# taking you around the world with me :)



## clindc (Apr 30, 2009)

just for-fun- thought I'd share some of my travel photos over the years. unfortunately most of my older travel photos are print and not digital, just got into that recently.

1. Home
2. Buenos Aires, Argentina 
3. Bariloche, Argentina (lovely chocolates)
4. Puerto Montt, Chile 
5. Beijing, China (climbing the Great Wall gets very exhausting, esp when you forget that there is a trek downwards as well)
6. Washington DC (Cherry blossom time of the year)
7. Dahab, Egypt 
8. Hormoz Island, Iran (where the oil tankers go)
9. Esfahan, Iran (Naqsh-e Jahan Square)
10 Dalkey, Ireland
11 New York
12. Damascus, Syria
13. Anzob pass, Tajikistan(3300m+ above level sea, a very knuckle-whitening 24 hour+ journey careening down the just-barely melted-snow road without guard rails. Too scared to take photos, this is when I finally stopped. And saw a Chinese truck.)
14. Colonia, Uruguay
15. Samarkand, Uzbekistan
16. Sanaa, Yemen
17. Taiz, Yemen
18. Geneva, Switzerland
19. Tehran, Iran (lots of pollution like you wouldn't believe)


----------



## chicagofan00 (Feb 10, 2008)

Great photos and thanks for sharing! Do you travel for work or have you been to all these places for vacation?


----------



## clindc (Apr 30, 2009)

chicagofan00 said:


> Great photos and thanks for sharing! Do you travel for work or have you been to all these places for vacation?


I love to travel so I go whenever possible (Belize next week for a bit!!), unfortunately I don't get paid for it, vacation only!

We all should have a job like this: "best job in the world" http://www.islandreefjob.com/best-experience/landing.php :rofl:


----------



## chicagofan00 (Feb 10, 2008)

clindc said:


> I love to travel so I go whenever possible (Belize next week for a bit!!), unfortunately I don't get paid for it, vacation only!
> 
> We all should have a job like this: "best job in the world" http://www.islandreefjob.com/best-experience/landing.php :rofl:


I love to travel too but unfortunately haven't been to as many interesting places as you have!

That would have been amazing to have won that job, he is a lucky guy to have won that contest.


----------



## clindc (Apr 30, 2009)

Supplied entries:
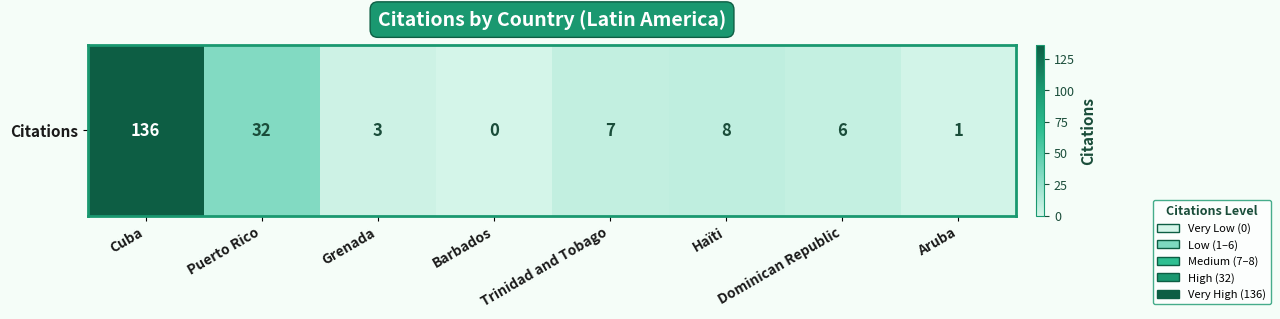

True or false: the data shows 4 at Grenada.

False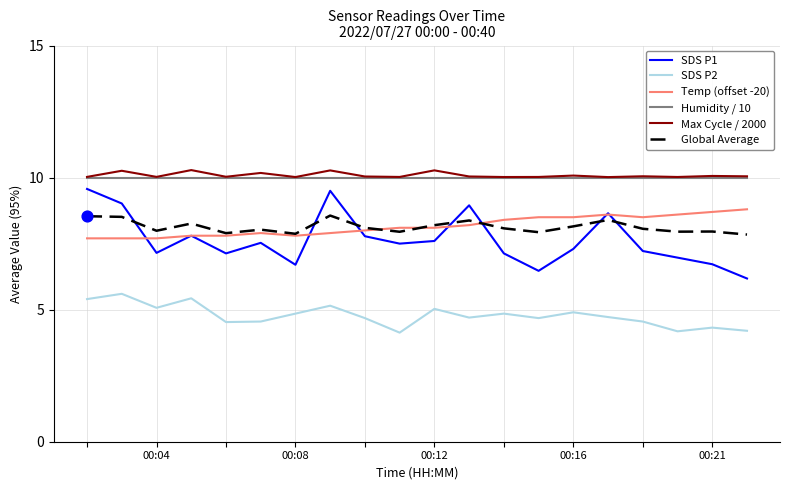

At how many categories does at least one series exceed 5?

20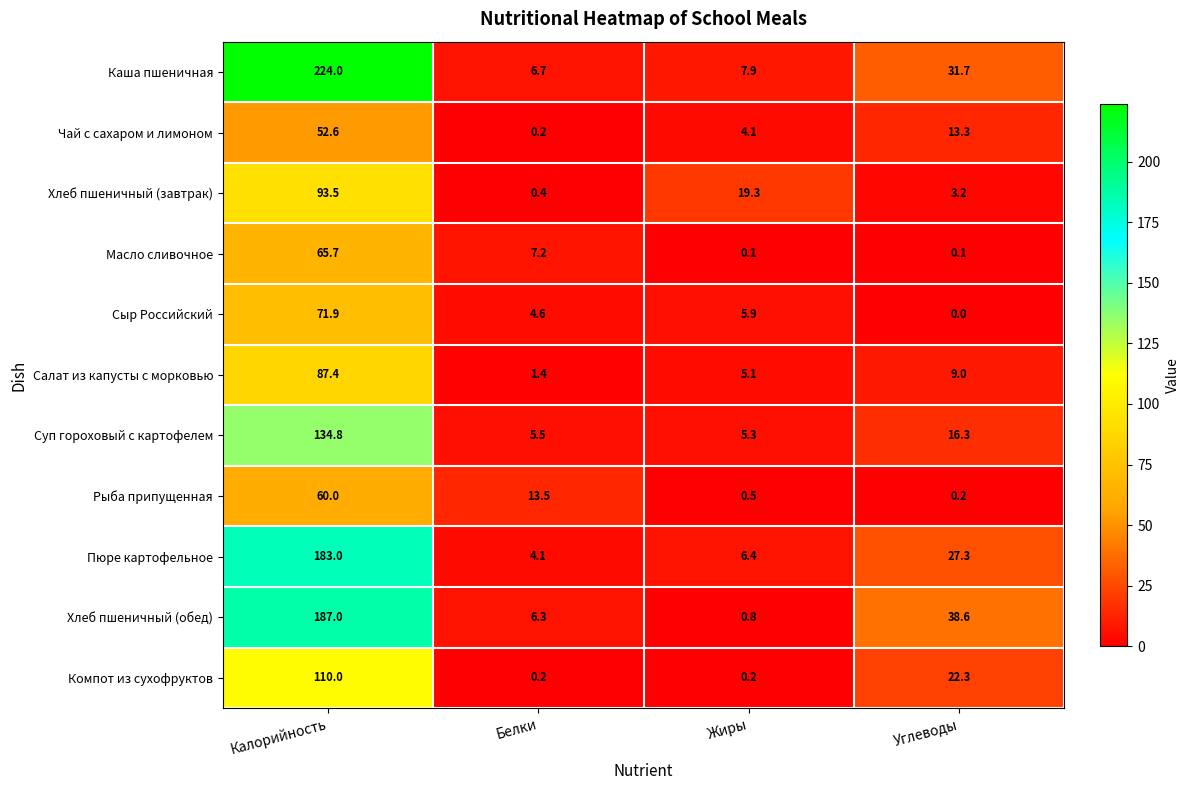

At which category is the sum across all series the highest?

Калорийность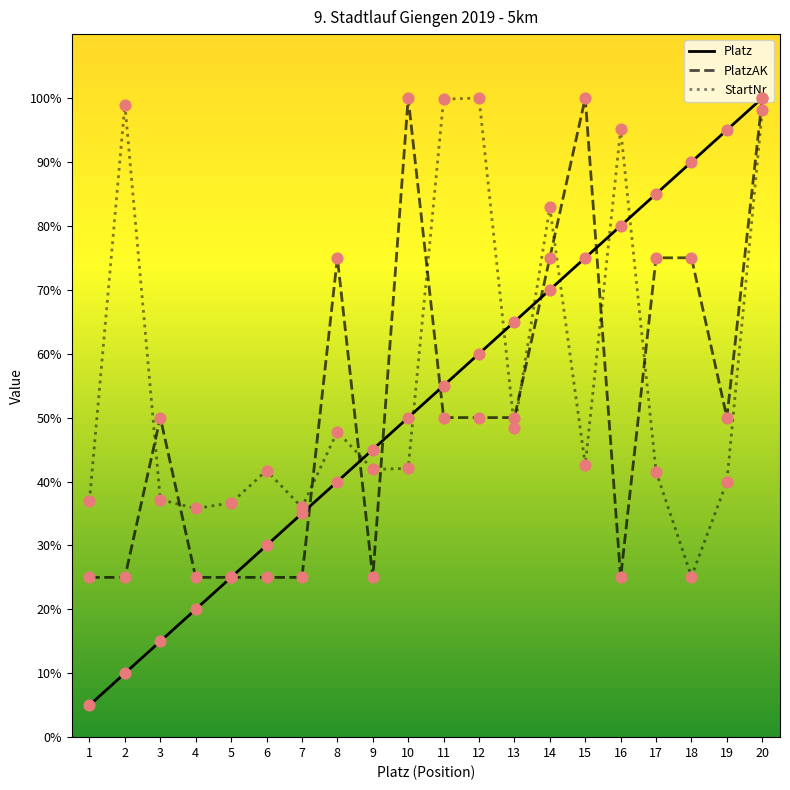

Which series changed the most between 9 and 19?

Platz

---

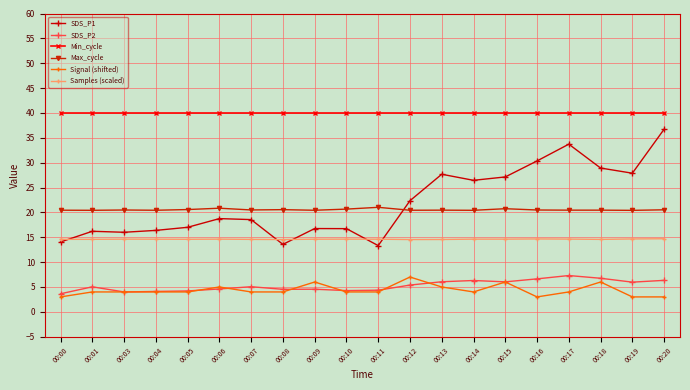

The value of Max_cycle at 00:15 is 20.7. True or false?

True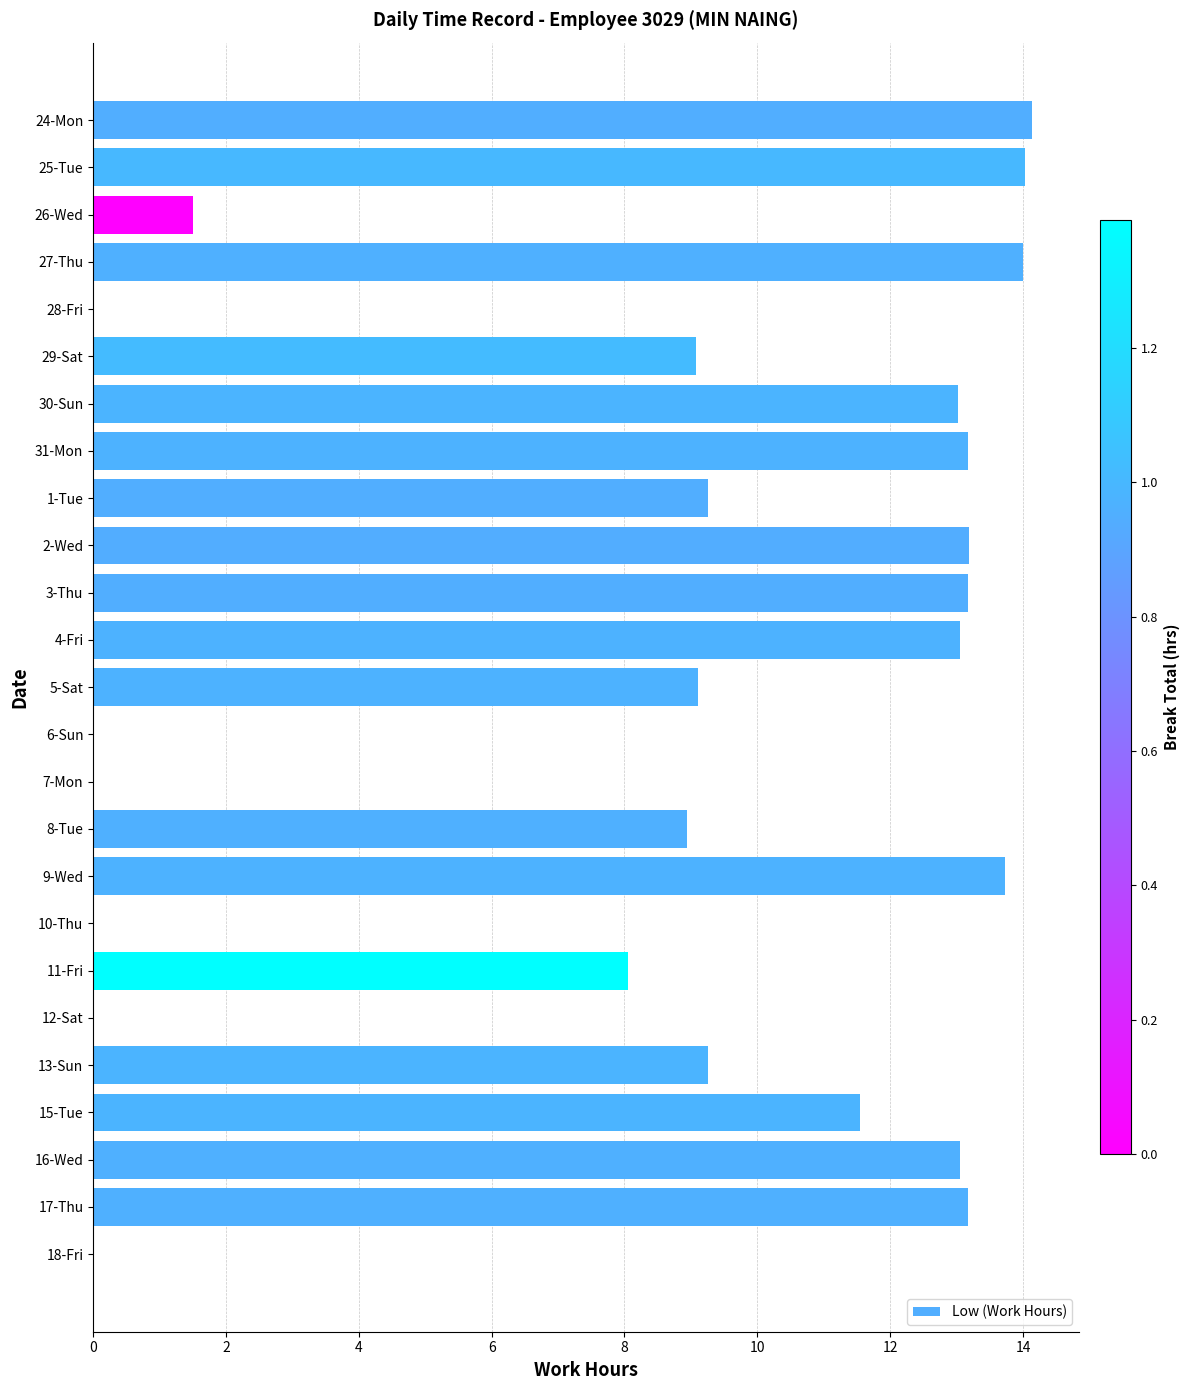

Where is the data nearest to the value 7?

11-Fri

...

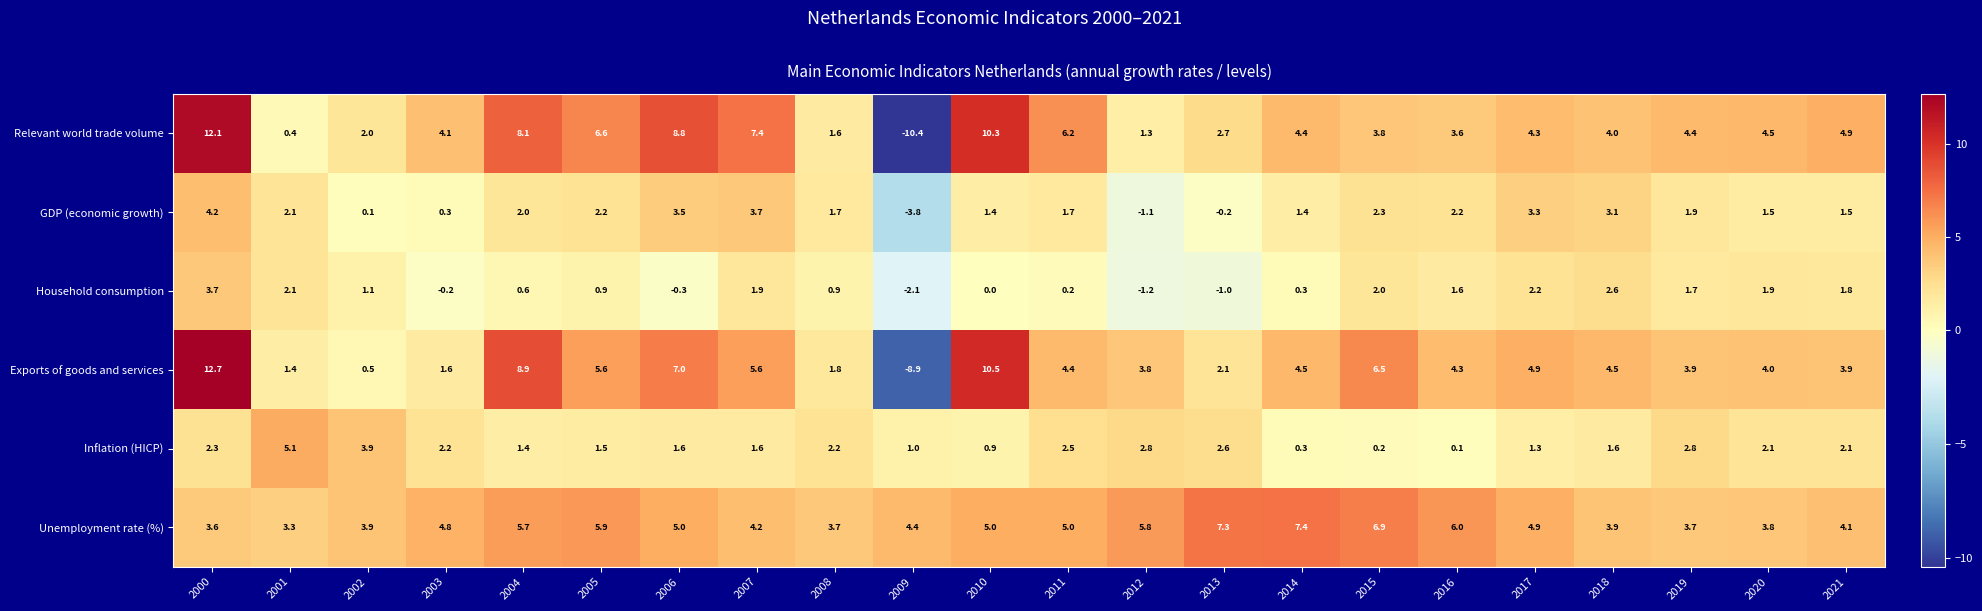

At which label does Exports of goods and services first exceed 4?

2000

Using the information:
(1) Based on the travel photo thread, answer yes or no to each statement and quote the words that decide it: (a) The Bariloche, Argentina entry mentions lovely chocolates. (b) clindc is paid to travel. (c) The Tehran, Iran entry describes clean air.
(2) List every place in Iran named in the numbered list of the travel photo thread.
(3) Reproduce the passage of the travel photo thread between "just for-fun- thought" and "(Naqsh-e Jahan Square)", inclusive.

Solutions by task:
(1)
(a) Yes: "Bariloche, Argentina (lovely chocolates)"
(b) No: "unfortunately I don't get paid for it, vacation only!"
(c) No: "lots of pollution like you wouldn't believe"

(2)
Hormoz Island
Esfahan
Tehran

(3)
just for-fun- thought I'd share some of my travel photos over the years. unfortunately most of my older travel photos are print and not digital, just got into that recently.

1. Home
2. Buenos Aires, Argentina 
3. Bariloche, Argentina (lovely chocolates)
4. Puerto Montt, Chile 
5. Beijing, China (climbing the Great Wall gets very exhausting, esp when you forget that there is a trek downwards as well)
6. Washington DC (Cherry blossom time of the year)
7. Dahab, Egypt 
8. Hormoz Island, Iran (where the oil tankers go)
9. Esfahan, Iran (Naqsh-e Jahan Square)